Chronique

Léandre/Mazur/Kaučič/Kozera/Rybicki

Beauty/Resistance

Joëlle Léandre (b, voc) Rafał Mazur, Zbigniew Kozera (b), Mateusz Rybicki (cl), Zlatko Kaučič (dms)

Label / Distribution : Not Two Records

Il y a tellement longtemps que nous n’avons pas entendu de musique live que Joëlle Léandre nous manque. Le torrent, l’orage, le déferlement de sa contrebasse est un besoin réel que les disques comblent temporairement. Mais là encore, Dame Léandre s’est faite discrète depuis le début de l’année, comme un volcan qui dort. C’était sans doute pour se réserver le meilleur moment et cueillir l’auditeur à froid. Pour mieux propulser ce petit coffret paru chez les fidèles Not Two comme un hymne au besoin de liberté. Beauty/Resistance est un acte posé par des musiciens européens qui aiment se retrouver ; Zlatko Kaučič est bien entendu de la partie, puisque le percussionniste slovène fait partie des proches de la contrebassiste depuis des années. On l’avait entendu avec elle sur un précédent coffret, ils s’offrent un duo qui restera dans les mémoires par sa puissance inouïe.

Beauty/Resistance est un triple album enregistré lors d’une résidence de Joëlle Léandre au Jazz Festival d’automne de Cracovie en Pologne. Il se décline en deux duos et un quartet : au-delà de Kaučič, on retrouve donc Rafał Mazur, bassiste électrique polonais que l’on avait déjà entendu avec Carrier et Lambert il y a quelques années. Le quartet quant à lui ajoute à Kaučič deux jeunes musiciens de la scène polonaise : le clarinettiste Mateusz Rybicki et le contrebassiste Zbigniew Kozera, entendu il y a peu avec le pianiste du Red Trio Rodrigo Pinheiro. Dans une formule plus classique, le quartet repose sur les oppositions et les synergies des deux contrebasses, pendant que Kaučič trace toutes sortes de routes tangentielles où se faufile une clarinette subtile et aérienne. Dans le premier morceau assez long, plus d’une demi-heure alors que les autres formats sont assez courts, la clarinette peut même se faire plus concertante, joue avec les contrebasses comme un chat s’amuse d’un bourdon : une très belle complémentarité que Kaučič ombre avec beaucoup de retenue, même lorsque la musique se met à tanguer, à déborder spontanément par vagues successives.

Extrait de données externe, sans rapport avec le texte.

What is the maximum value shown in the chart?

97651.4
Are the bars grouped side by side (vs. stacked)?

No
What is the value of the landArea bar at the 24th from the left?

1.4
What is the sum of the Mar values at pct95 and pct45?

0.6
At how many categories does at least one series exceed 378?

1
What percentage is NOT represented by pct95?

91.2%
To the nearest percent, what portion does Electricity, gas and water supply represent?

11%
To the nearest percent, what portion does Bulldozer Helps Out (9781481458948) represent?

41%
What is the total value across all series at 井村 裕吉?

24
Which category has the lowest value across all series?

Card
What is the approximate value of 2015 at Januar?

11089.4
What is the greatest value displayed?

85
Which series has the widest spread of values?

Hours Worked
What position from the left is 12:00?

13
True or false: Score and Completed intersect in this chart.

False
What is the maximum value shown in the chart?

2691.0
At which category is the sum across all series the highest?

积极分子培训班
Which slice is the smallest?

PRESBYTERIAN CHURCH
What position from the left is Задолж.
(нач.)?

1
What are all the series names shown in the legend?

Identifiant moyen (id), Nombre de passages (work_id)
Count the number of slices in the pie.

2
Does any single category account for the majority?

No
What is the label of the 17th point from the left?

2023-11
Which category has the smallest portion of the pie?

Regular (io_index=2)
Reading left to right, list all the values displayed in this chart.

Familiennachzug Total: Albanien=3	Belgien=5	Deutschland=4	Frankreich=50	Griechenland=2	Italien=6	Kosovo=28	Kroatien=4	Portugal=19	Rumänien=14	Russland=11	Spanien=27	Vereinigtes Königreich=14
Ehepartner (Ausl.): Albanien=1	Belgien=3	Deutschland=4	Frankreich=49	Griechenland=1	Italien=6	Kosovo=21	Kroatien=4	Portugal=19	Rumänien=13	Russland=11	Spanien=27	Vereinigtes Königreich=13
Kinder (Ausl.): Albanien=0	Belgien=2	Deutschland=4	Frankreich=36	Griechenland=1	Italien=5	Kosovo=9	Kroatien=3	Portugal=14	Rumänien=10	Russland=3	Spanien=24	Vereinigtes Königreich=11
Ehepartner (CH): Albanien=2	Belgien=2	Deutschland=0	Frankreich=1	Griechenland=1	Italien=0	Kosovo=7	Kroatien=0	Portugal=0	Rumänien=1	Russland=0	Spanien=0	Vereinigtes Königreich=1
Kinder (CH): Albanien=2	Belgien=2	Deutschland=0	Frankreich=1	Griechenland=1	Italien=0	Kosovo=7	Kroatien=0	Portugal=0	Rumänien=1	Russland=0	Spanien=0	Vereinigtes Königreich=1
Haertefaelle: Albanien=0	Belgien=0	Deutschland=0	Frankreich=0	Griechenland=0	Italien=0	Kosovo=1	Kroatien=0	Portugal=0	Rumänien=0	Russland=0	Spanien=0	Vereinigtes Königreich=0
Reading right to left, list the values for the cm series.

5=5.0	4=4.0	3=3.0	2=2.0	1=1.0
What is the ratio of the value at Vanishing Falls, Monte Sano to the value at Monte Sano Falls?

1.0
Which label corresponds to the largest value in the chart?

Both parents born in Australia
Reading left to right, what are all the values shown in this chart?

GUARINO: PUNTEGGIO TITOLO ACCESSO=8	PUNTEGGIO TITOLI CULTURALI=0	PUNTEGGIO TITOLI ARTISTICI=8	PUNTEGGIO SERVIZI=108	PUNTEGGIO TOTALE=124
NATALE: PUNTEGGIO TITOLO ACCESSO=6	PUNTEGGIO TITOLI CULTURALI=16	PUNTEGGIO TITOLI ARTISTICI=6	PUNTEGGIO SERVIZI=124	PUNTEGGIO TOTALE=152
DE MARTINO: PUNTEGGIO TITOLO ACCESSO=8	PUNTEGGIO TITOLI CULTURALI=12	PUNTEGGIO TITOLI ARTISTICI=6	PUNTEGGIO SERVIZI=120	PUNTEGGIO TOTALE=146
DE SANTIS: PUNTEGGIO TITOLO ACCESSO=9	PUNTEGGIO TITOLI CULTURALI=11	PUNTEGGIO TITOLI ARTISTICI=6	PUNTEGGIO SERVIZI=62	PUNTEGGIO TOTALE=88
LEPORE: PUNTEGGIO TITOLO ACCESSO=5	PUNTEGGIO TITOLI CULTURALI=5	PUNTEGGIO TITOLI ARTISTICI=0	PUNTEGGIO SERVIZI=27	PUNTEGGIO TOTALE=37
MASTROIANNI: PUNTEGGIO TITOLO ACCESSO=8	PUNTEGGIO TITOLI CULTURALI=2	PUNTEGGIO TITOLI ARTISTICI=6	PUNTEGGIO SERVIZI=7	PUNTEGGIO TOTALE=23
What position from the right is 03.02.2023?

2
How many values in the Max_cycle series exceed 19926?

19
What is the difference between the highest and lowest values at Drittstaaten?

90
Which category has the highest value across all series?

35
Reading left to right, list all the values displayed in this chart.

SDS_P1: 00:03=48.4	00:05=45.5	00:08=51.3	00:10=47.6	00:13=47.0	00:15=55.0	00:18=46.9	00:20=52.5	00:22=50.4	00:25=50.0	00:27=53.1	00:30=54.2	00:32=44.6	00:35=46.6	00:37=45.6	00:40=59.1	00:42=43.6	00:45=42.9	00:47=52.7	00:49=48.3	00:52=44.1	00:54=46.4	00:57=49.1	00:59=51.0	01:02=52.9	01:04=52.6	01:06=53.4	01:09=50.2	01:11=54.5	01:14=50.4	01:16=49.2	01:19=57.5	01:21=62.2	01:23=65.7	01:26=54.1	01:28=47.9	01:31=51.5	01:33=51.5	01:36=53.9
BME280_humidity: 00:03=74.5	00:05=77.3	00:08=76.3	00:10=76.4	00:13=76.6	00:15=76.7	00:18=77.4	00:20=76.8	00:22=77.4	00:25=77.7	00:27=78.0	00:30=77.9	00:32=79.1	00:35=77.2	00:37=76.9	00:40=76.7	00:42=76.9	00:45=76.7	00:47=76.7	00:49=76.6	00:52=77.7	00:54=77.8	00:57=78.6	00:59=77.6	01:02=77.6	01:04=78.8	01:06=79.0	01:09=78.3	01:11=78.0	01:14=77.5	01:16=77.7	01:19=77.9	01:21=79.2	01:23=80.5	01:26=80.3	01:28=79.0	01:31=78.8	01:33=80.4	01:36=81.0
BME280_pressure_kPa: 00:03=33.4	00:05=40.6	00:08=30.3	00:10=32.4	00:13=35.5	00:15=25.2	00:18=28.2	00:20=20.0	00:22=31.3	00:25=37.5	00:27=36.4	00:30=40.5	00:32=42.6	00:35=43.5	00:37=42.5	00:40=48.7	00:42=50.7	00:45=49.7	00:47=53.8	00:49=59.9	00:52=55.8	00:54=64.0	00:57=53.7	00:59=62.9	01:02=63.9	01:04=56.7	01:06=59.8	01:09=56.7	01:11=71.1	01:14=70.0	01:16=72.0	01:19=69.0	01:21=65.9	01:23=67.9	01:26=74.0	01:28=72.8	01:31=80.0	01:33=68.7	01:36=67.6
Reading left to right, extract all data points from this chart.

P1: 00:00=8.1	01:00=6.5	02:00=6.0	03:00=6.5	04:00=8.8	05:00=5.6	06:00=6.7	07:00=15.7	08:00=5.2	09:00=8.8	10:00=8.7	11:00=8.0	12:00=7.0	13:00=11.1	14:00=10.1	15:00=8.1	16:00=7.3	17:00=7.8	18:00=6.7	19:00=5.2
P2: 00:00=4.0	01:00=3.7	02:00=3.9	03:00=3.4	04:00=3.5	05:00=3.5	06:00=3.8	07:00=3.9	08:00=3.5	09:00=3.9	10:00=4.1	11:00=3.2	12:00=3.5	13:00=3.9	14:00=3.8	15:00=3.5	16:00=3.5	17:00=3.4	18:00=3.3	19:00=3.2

Les duos sont, à côté, des moments à part. La rencontre avec Mazur était très attendue, elle fait feu de tout bois : archet puissant pour elle et pizzicati durs pour lui (« 3 »). Joëlle Léandre donne de la voix, plantée dans un sol qu’elle semble agiter d’une fureur profonde, un tremblement de terre qui finit fatalement en éruption. Créative comme il se doit, avec cette course de cordes qui laisse imaginer que Kozera et Léandre n’en sont pas à leur dernière collaboration. De même pour le duo avec le percussionniste. C’est un disque court, un instant presque, mais ce sont vingt minutes d’une tension rare. La contrebassiste joue de son archet comme on tenterait de dompter un animal sauvage pendant que Kaučič fourbit tout un attirail de métal et sert de matière première à une combustion spontanée. Même lorsque le flux semble se calmer, il y a des braises qui couvent. On reçoit ce premier volet du coffret comme un coup de poing, un réveil salutaire. Un disque rageusement libérateur.